Firefly Energy Tapped for R&D Funding in U.S.

January 24, 2006 by Jeff Shepard

The fiscal year 2006 defense bill recently signed by President Bush contains an appropriation of $2.5 million for Firefly Energy to further develop 3D advanced battery technology for military applications. The Peoria, IL-based company, which recently received a patent for its next generation graphite lead acid battery technology based on a material sciences innovation discovered by Caterpillar Inc., said in a statement that the measure was contained in a bill which will send more than $280 million in defense funding to Illinois this year.

The funds ultimately will enable Firefly Energy to develop prototypes of its 3D advance battery to power a variety of military equipment, giving U.S. troops the technological advantage they need to accomplish their missions while minimizing casualties.

Firefly Energy's CEO Edward F. Williams said the company believes its graphite foam lead acid battery "will ultimately have a dual use in both commercial and military applications.

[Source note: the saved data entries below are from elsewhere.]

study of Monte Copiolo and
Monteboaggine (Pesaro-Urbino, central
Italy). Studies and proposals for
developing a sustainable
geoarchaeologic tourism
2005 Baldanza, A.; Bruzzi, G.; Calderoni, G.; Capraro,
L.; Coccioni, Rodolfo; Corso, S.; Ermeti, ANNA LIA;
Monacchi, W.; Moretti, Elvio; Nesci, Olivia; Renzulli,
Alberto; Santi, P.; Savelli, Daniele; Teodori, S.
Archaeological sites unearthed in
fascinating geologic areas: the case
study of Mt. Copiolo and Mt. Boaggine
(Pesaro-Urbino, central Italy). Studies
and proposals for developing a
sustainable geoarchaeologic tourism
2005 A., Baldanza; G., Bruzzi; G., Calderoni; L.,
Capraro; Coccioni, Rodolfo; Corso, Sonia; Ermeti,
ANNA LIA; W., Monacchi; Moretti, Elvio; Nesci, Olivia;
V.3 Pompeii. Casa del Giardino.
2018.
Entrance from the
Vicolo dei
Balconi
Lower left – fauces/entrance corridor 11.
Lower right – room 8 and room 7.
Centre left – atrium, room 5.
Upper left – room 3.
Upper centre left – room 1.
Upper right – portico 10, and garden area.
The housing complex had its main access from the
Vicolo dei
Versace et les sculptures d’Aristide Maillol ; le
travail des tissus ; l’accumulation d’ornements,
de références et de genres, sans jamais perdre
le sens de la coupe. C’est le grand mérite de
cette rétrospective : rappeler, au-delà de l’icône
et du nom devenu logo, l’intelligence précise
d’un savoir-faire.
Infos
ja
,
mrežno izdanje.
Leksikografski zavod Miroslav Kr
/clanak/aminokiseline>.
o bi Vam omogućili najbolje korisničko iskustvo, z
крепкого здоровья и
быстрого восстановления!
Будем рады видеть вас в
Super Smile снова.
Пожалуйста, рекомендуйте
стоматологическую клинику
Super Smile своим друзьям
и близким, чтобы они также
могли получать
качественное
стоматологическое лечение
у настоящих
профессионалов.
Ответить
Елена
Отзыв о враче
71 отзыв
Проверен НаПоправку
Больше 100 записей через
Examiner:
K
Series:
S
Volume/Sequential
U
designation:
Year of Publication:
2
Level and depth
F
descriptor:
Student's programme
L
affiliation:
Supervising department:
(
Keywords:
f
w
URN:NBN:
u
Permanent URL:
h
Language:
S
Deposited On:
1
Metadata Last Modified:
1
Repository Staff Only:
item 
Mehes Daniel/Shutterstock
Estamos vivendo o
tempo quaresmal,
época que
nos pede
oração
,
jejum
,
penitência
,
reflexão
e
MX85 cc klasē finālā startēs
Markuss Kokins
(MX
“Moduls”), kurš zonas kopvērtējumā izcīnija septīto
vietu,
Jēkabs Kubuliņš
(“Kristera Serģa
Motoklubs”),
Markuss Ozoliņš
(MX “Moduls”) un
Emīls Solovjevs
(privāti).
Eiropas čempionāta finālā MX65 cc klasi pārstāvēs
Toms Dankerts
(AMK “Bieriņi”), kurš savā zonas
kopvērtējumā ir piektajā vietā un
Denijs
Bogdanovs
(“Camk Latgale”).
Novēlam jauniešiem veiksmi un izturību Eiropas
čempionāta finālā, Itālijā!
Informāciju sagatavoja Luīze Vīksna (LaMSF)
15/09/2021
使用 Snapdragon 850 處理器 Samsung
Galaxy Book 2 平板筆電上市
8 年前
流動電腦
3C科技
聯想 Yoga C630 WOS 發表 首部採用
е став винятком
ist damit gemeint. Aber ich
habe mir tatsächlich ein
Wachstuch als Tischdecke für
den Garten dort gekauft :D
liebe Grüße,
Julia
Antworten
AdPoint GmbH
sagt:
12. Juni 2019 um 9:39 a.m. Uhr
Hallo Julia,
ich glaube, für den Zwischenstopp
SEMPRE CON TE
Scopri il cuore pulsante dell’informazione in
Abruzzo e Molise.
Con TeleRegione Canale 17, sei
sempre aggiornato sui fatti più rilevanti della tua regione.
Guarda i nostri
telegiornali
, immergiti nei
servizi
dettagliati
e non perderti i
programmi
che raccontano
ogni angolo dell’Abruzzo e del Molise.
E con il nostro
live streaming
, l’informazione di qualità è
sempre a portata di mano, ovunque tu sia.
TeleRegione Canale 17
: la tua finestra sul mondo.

Electrolux was our first customer and provides a strong commercial volume base. Now we can set a course for more stringent military applications of our battery."

Mil Ovan, senior vice president and the other co-founder, said a graphite foam lead acid battery, unlike conventional lead acid batteries, lasts longer, is smaller, weighs significantly less because of the reduction of lead, sheds heat more effectively and can be re-charged faster. "This funding should produce a jump start for our researchers in more quickly developing vital military battery applications benefiting our troops in the field," he said.

To help guide the company's defense industry initiatives, Firefly Energy has developed a strong board of advisors group, including retired four-star Gen. Wayne Downing and retired three-star Lt. Gen. Charles Mahan.

Downing said that using Firefly's technology would help the military's passive technology overwatch initiatives because sensors could be switched on and used without turning on the tank's main engine power. "You can very silently watch the enemy, providing a great advantage on the battlefield."